* _Compito da svolgere a_
Trasforma in una tabella Markdown il tratto dei record che si apre con la riga contenente "El puesto de conducción se ve" e si chiude con quella contenente "info@autodigital.com.co", entrambe incluse, omettendo le righe vuote e le immagini. La tabella deve avere le colonne Nr, con il numero progressivo, e Riga, con il testo della riga.

* _Testo fornito_
####################
G.G.: Una delle originalità del romanzo, il nulla era il mio confidente, mio fratello gemello, il mio alter ego, il detentore del principio di verità, sono i personaggi ridotti a maschere linguistiche, alter ego che ribadiscono l’unica realtà e l’unica trama di questa narrazione: l’ego dello scrittore: come sei riuscito a rendere polifonico l’io narrante?

A.Z.: Rendendolo viscoso e macroscopico: la scrittura aderisce alle cose e ai soggetti di cui parla e allo stesso tempo li ingrandisce funzionando da microscopio. È così che l’altro – financo la parola dell’altro – viene inglobato nell’io narrante che lo fruga e lo fagocita stando però ben attento a non nullificarlo, perché una volta assimilato e accomodato – per dirla alla Piaget – lo restituisce al lettore.

G.G.: Nel tuo romanzo la musica è assente, non c’è ascolto. Per lo meno questa è la mia impressione: che ci puoi dire al riguardo? È davvero così poco importante, nella tua scrittura, il sentire rispetto al pensare?
####################
* _Dati in ingresso_
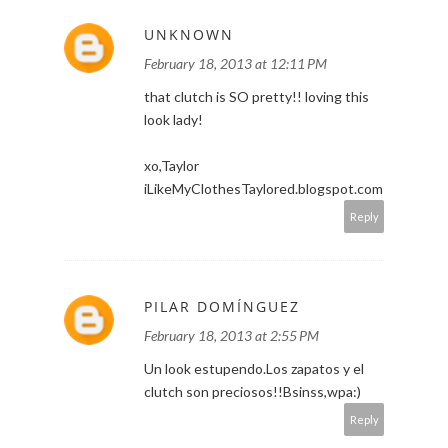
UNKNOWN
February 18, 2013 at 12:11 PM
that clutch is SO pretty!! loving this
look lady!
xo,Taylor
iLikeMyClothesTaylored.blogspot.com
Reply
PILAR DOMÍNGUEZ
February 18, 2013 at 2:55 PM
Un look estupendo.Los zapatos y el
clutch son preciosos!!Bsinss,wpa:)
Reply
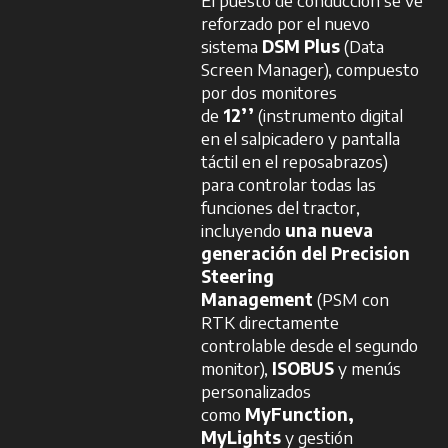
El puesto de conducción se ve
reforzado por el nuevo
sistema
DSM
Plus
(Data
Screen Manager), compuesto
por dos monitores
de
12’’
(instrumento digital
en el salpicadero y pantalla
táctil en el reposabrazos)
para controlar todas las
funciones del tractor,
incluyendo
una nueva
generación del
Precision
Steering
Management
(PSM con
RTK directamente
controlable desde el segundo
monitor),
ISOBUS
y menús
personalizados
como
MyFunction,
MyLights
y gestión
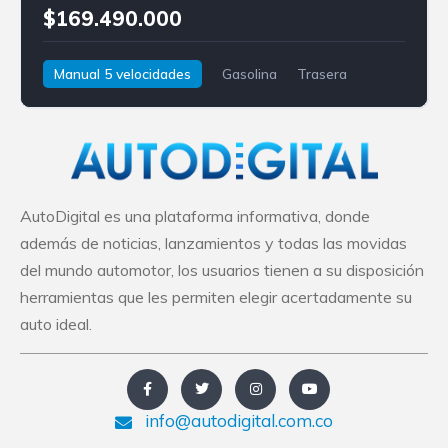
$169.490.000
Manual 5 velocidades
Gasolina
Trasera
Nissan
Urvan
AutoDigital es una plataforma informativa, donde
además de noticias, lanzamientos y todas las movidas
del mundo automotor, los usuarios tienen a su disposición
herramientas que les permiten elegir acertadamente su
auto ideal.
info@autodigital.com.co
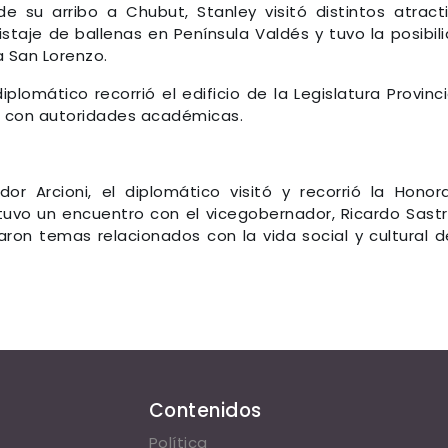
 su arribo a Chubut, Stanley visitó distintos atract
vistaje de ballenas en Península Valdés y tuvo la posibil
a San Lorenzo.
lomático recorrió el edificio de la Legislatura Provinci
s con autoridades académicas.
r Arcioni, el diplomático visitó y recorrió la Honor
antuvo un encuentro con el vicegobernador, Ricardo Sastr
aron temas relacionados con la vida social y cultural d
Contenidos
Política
####################
* _Compito da svolgere b_
Riproduci fedelmente dal testo fornito il passo che si apre con le parole "G.G.: Nel tuo" e si chiude con "rispetto al pensare?".

* _Esito del lavoro a_
| Nr | Riga |
|---|---|
| 1 | El puesto de conducción se ve |
| 2 | reforzado por el nuevo |
| 3 | sistema |
| 4 | DSM |
| 5 | Plus |
| 6 | (Data |
| 7 | Screen Manager), compuesto |
| 8 | por dos monitores |
| 9 | de |
| 10 | 12’’ |
| 11 | (instrumento digital |
| 12 | en el salpicadero y pantalla |
| 13 | táctil en el reposabrazos) |
| 14 | para controlar todas las |
| 15 | funciones del tractor, |
| 16 | incluyendo |
| 17 | una nueva |
| 18 | generación del |
| 19 | Precision |
| 20 | Steering |
| 21 | Management |
| 22 | (PSM con |
| 23 | RTK directamente |
| 24 | controlable desde el segundo |
| 25 | monitor), |
| 26 | ISOBUS |
| 27 | y menús |
| 28 | personalizados |
| 29 | como |
| 30 | MyFunction, |
| 31 | MyLights |
| 32 | y gestión |
| 33 | $169.490.000 |
| 34 | Manual 5 velocidades |
| 35 | Gasolina |
| 36 | Trasera |
| 37 | Nissan |
| 38 | Urvan |
| 39 | AutoDigital es una plataforma informativa, donde |
| 40 | además de noticias, lanzamientos y todas las movidas |
| 41 | del mundo automotor, los usuarios tienen a su disposición |
| 42 | herramientas que les permiten elegir acertadamente su |
| 43 | auto ideal. |
| 44 | info@autodigital.com.co |

* _Esito del lavoro b_
G.G.: Nel tuo romanzo la musica è assente, non c’è ascolto. Per lo meno questa è la mia impressione: che ci puoi dire al riguardo? È davvero così poco importante, nella tua scrittura, il sentire rispetto al pensare?